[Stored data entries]
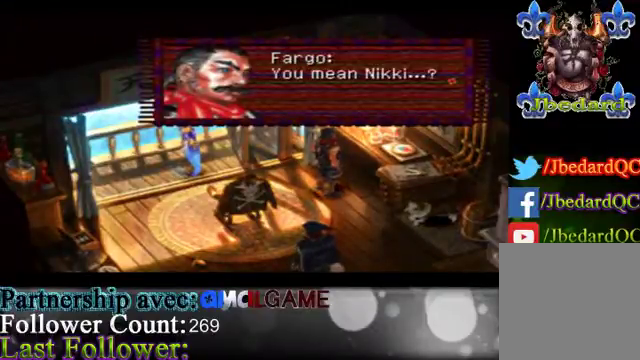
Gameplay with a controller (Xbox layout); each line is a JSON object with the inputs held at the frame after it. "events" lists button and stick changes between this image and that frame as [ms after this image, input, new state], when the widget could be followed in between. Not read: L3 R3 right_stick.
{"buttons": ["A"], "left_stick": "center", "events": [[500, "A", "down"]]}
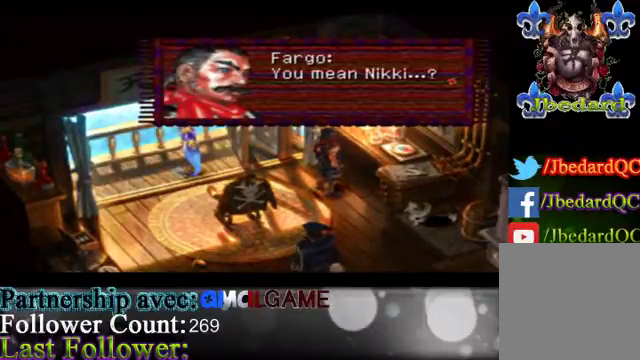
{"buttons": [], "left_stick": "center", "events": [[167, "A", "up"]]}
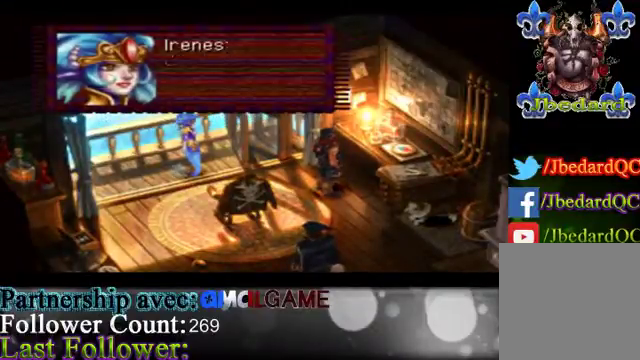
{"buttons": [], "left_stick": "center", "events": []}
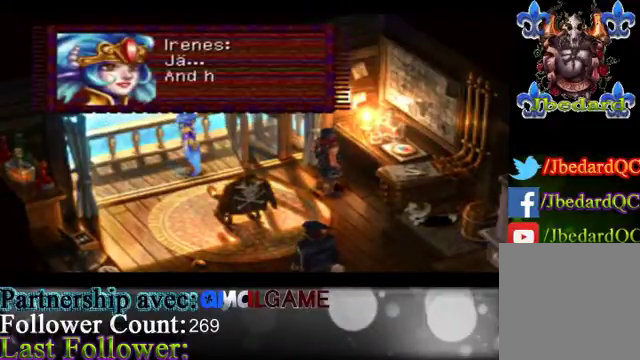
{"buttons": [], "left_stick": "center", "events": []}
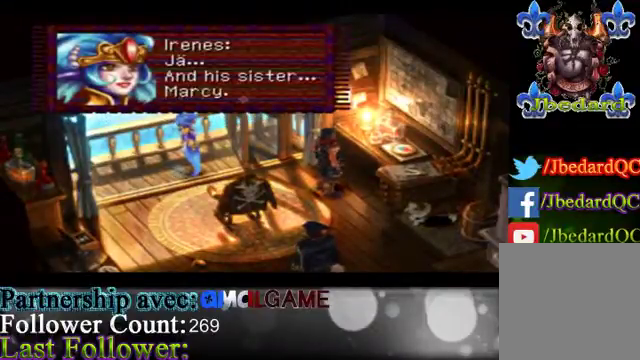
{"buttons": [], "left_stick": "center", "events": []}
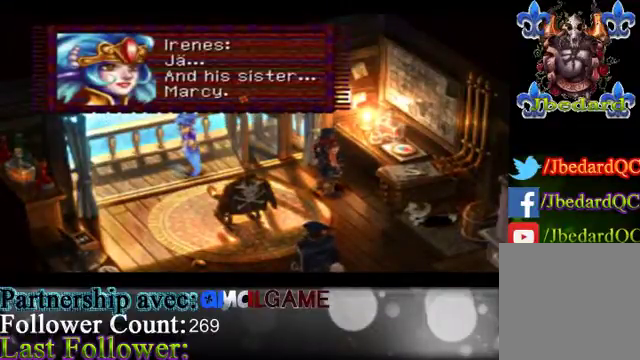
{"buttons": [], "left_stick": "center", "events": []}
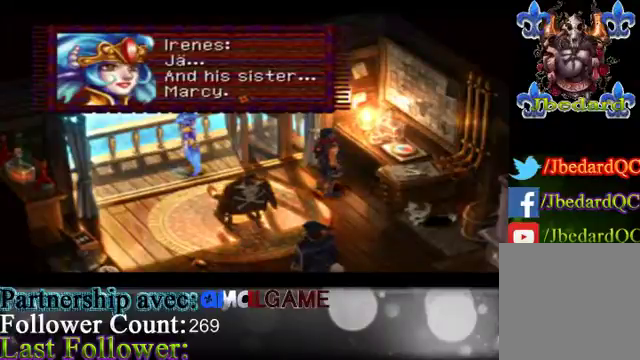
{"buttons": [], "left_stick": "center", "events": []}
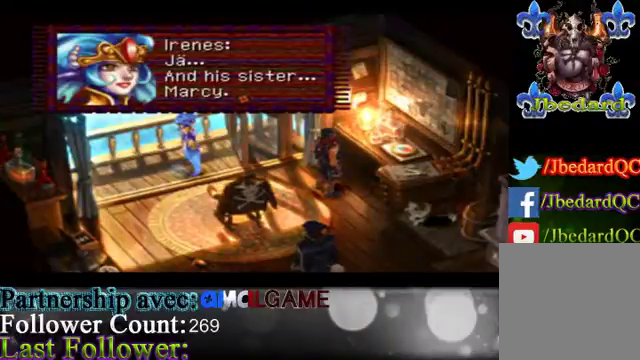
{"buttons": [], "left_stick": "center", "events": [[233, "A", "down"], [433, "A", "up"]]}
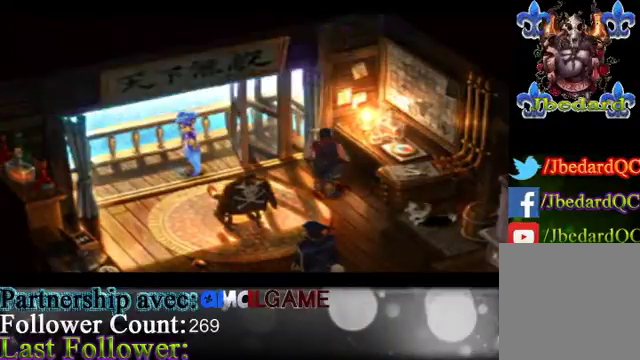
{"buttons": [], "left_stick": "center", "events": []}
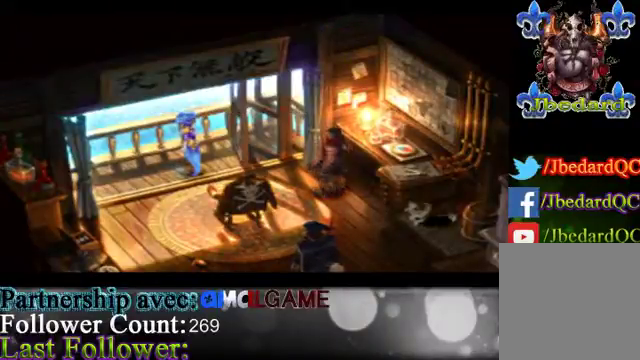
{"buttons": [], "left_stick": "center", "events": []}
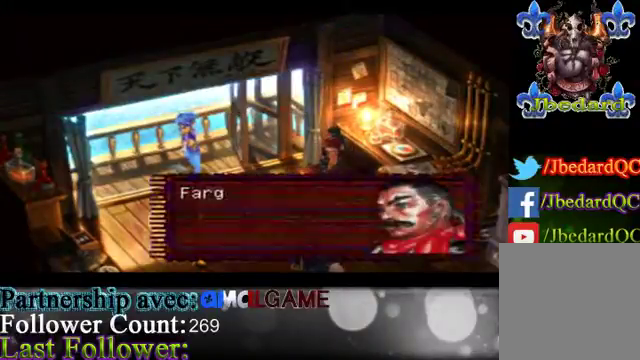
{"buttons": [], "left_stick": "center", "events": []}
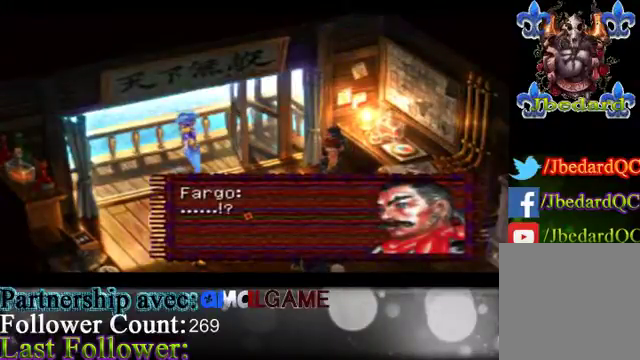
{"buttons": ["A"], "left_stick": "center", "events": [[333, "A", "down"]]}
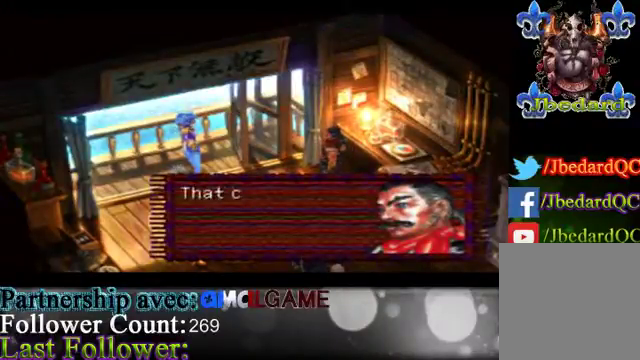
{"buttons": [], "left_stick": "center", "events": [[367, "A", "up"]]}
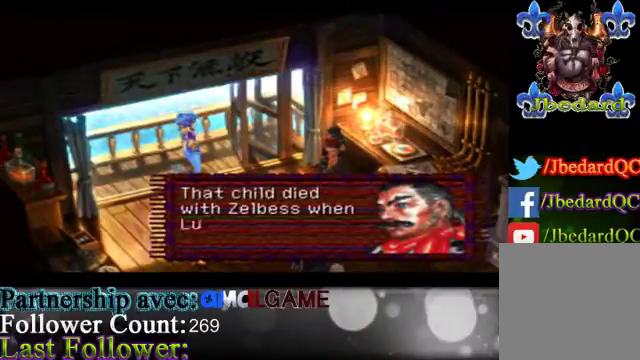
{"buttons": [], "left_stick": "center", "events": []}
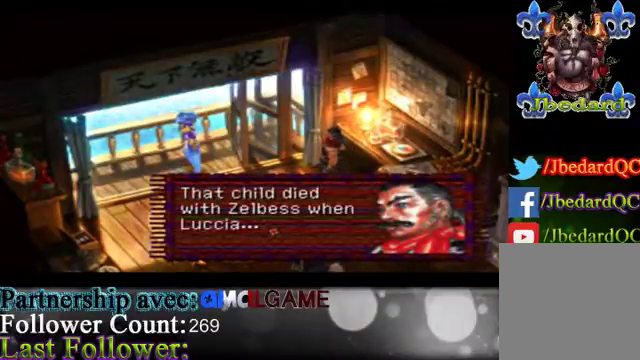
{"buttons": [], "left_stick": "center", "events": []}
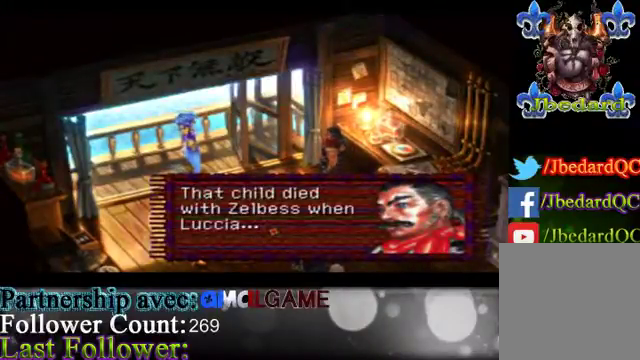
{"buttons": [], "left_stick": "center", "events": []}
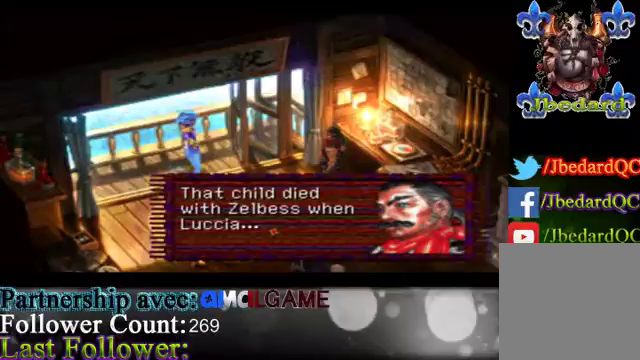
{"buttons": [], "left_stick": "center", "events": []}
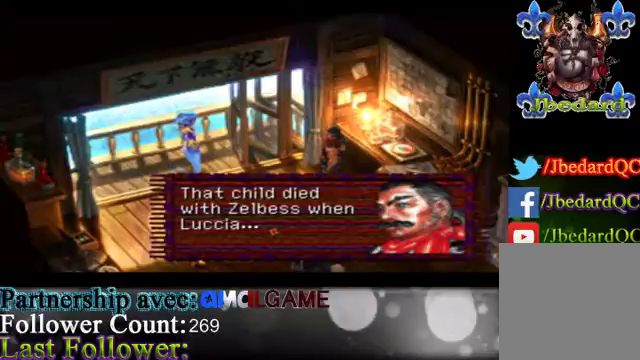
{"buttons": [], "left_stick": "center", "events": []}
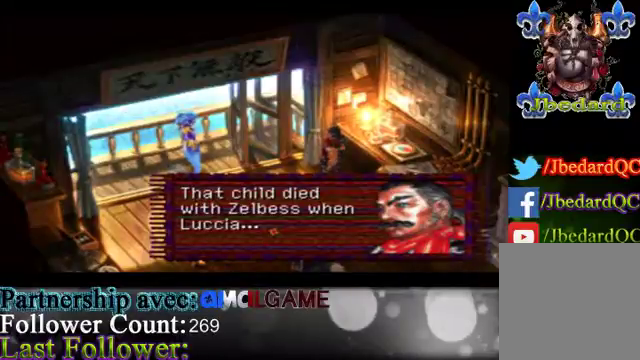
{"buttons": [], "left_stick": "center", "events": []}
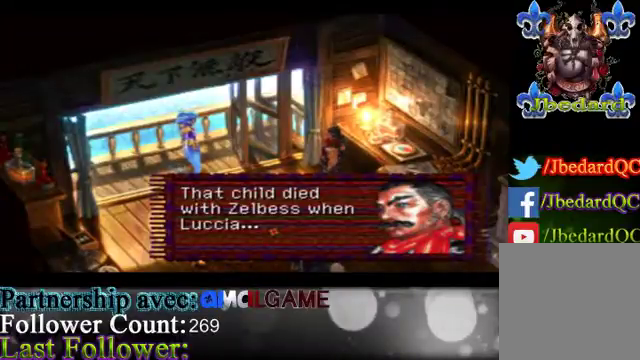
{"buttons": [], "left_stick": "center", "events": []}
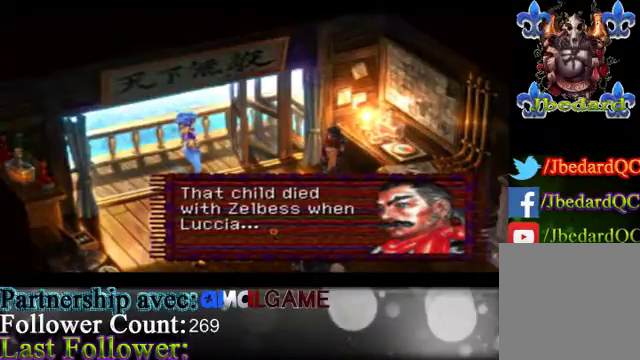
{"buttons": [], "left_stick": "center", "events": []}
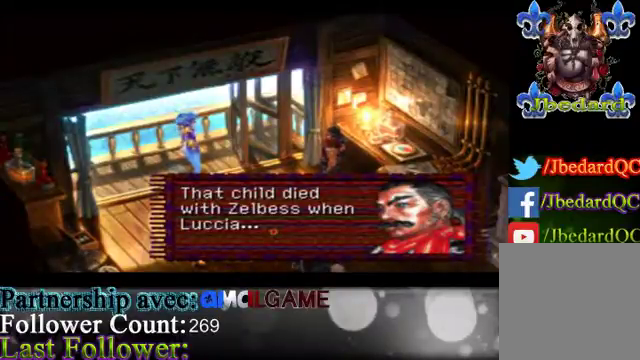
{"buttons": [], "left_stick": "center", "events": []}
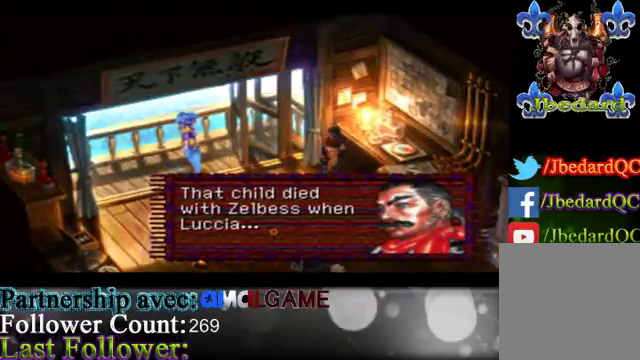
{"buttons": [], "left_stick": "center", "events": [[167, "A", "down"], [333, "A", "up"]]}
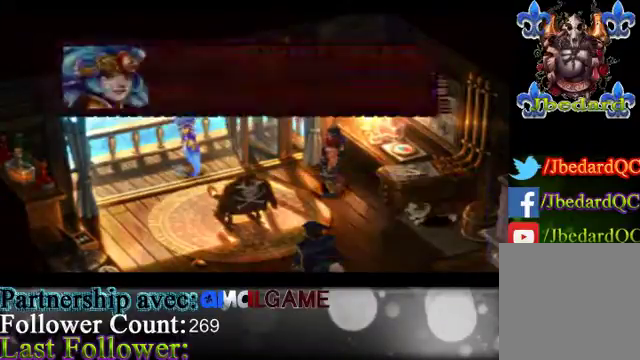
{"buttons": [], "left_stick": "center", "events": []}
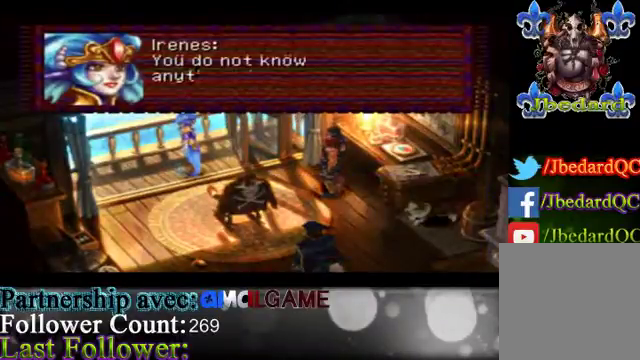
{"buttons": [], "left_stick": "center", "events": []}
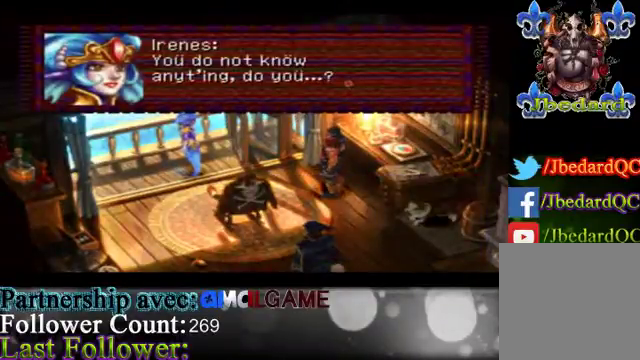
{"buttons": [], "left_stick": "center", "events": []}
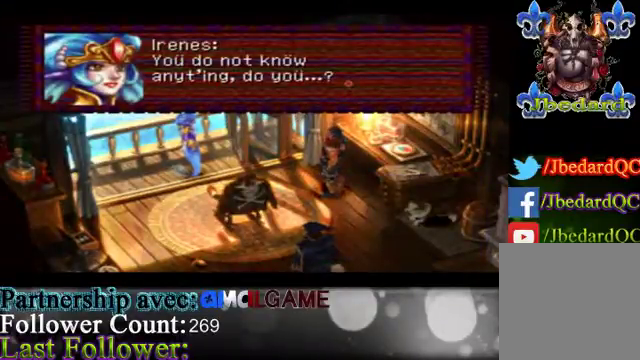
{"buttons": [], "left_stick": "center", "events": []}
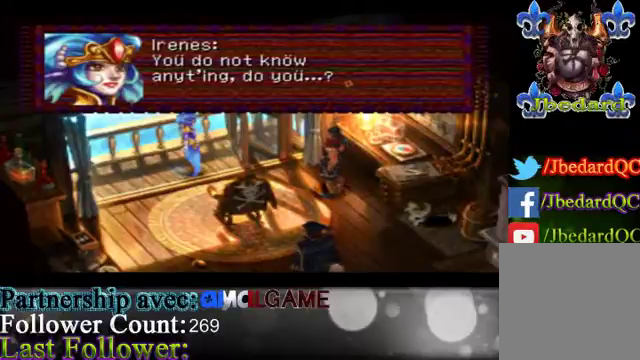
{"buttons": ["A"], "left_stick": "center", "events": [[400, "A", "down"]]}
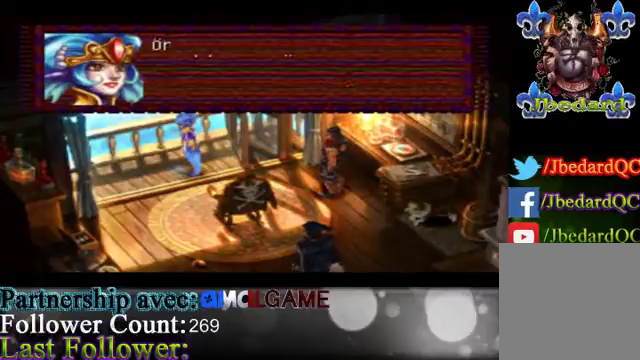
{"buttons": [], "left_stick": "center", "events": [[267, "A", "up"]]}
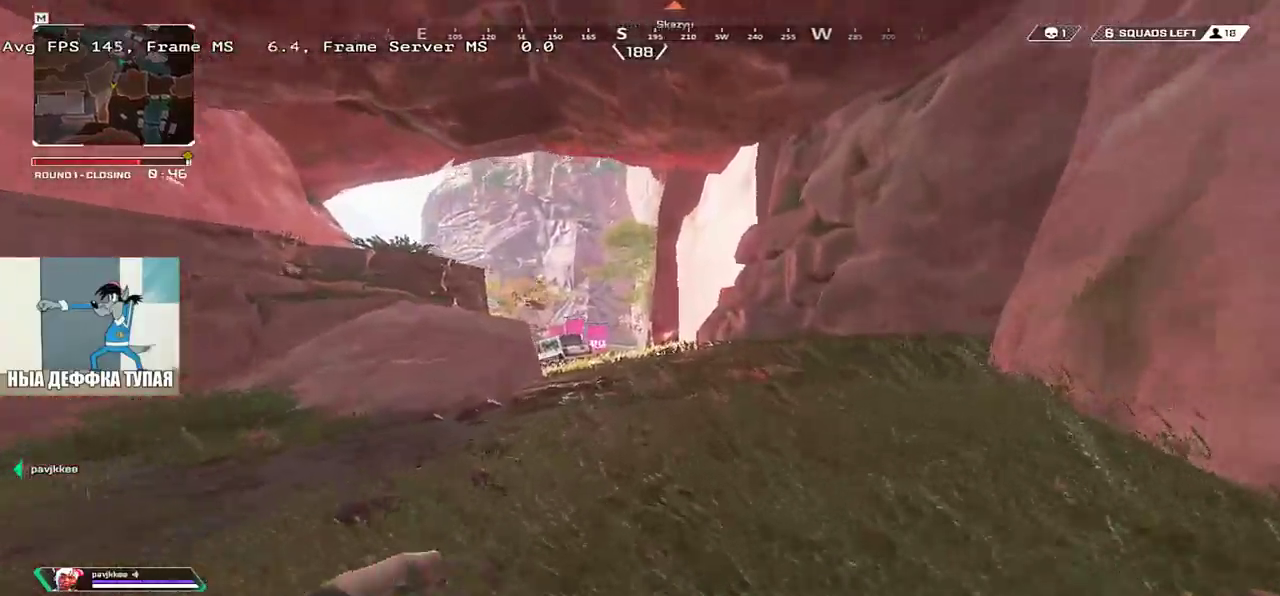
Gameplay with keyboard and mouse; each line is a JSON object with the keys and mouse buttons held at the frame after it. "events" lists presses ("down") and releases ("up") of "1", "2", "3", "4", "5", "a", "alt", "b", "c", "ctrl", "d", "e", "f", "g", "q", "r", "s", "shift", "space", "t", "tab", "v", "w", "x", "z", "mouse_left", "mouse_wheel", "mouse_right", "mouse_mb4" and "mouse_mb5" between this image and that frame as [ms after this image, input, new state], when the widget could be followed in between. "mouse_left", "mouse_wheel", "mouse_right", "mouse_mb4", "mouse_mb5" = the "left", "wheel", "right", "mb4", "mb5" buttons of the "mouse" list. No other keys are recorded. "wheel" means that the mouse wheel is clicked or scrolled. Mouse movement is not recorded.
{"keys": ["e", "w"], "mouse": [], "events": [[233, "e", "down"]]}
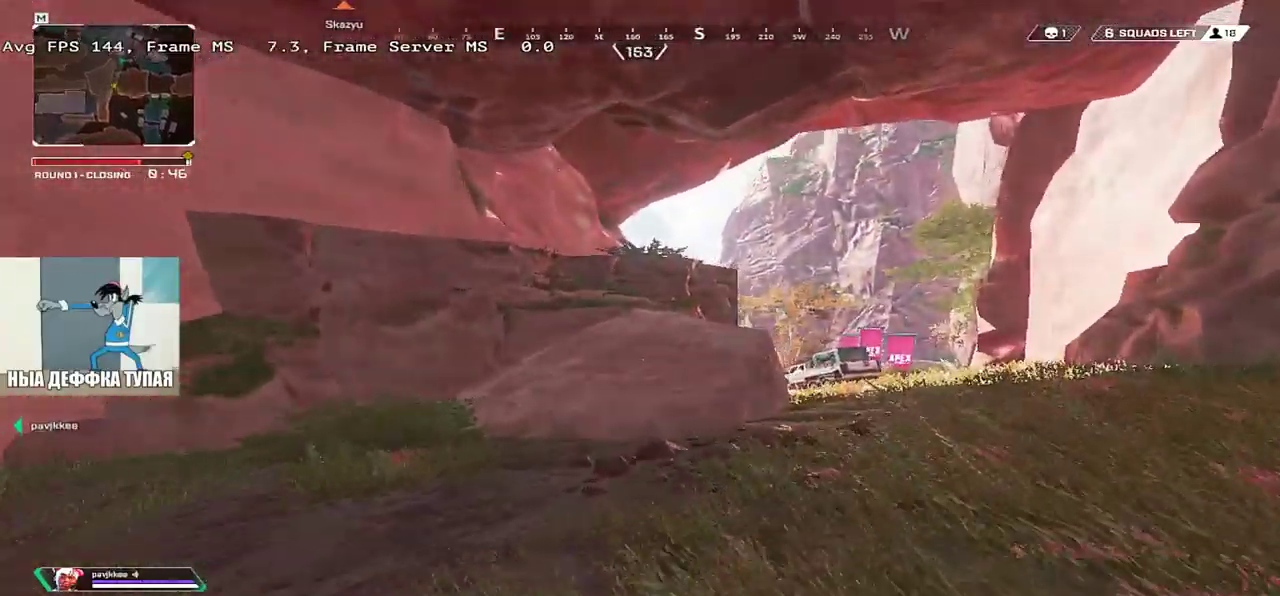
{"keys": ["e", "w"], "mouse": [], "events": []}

The task: Write out all the entries word for word, but drop the pictures.

Task solution:
Gameplay with a controller (Xbox layout); each line is a JSON object with the inputs held at the frame after it. "events" lists button and stick changes between this image and that frame as [ms after this image, input, new state], when the widget could be followed in between. Not read: L3 R3 right_stick.
{"buttons": ["A"], "left_stick": "center", "events": [[500, "A", "down"]]}
{"buttons": [], "left_stick": "center", "events": [[167, "A", "up"]]}
{"buttons": [], "left_stick": "center", "events": []}
{"buttons": [], "left_stick": "center", "events": []}
{"buttons": [], "left_stick": "center", "events": []}
{"buttons": [], "left_stick": "center", "events": []}
{"buttons": [], "left_stick": "center", "events": []}
{"buttons": [], "left_stick": "center", "events": [[233, "A", "down"], [433, "A", "up"]]}
{"buttons": [], "left_stick": "center", "events": []}
{"buttons": [], "left_stick": "center", "events": []}
{"buttons": [], "left_stick": "center", "events": []}
{"buttons": ["A"], "left_stick": "center", "events": [[333, "A", "down"]]}
{"buttons": [], "left_stick": "center", "events": [[367, "A", "up"]]}
{"buttons": [], "left_stick": "center", "events": []}
{"buttons": [], "left_stick": "center", "events": []}
{"buttons": [], "left_stick": "center", "events": []}
{"buttons": [], "left_stick": "center", "events": []}
{"buttons": [], "left_stick": "center", "events": []}
{"buttons": [], "left_stick": "center", "events": []}
{"buttons": [], "left_stick": "center", "events": []}
{"buttons": [], "left_stick": "center", "events": []}
{"buttons": [], "left_stick": "center", "events": []}
{"buttons": [], "left_stick": "center", "events": [[167, "A", "down"], [333, "A", "up"]]}
{"buttons": [], "left_stick": "center", "events": []}
{"buttons": [], "left_stick": "center", "events": []}
{"buttons": [], "left_stick": "center", "events": []}
{"buttons": [], "left_stick": "center", "events": []}
{"buttons": ["A"], "left_stick": "center", "events": [[400, "A", "down"]]}
{"buttons": [], "left_stick": "center", "events": [[267, "A", "up"]]}
Gameplay with keyboard and mouse; each line is a JSON object with the keys and mouse buttons held at the frame after it. "events" lists presses ("down") and releases ("up") of "1", "2", "3", "4", "5", "a", "alt", "b", "c", "ctrl", "d", "e", "f", "g", "q", "r", "s", "shift", "space", "t", "tab", "v", "w", "x", "z", "mouse_left", "mouse_wheel", "mouse_right", "mouse_mb4" and "mouse_mb5" between this image and that frame as [ms after this image, input, new state], when the widget could be followed in between. "mouse_left", "mouse_wheel", "mouse_right", "mouse_mb4", "mouse_mb5" = the "left", "wheel", "right", "mb4", "mb5" buttons of the "mouse" list. No other keys are recorded. "wheel" means that the mouse wheel is clicked or scrolled. Mouse movement is not recorded.
{"keys": ["e", "w"], "mouse": [], "events": [[233, "e", "down"]]}
{"keys": ["e", "w"], "mouse": [], "events": []}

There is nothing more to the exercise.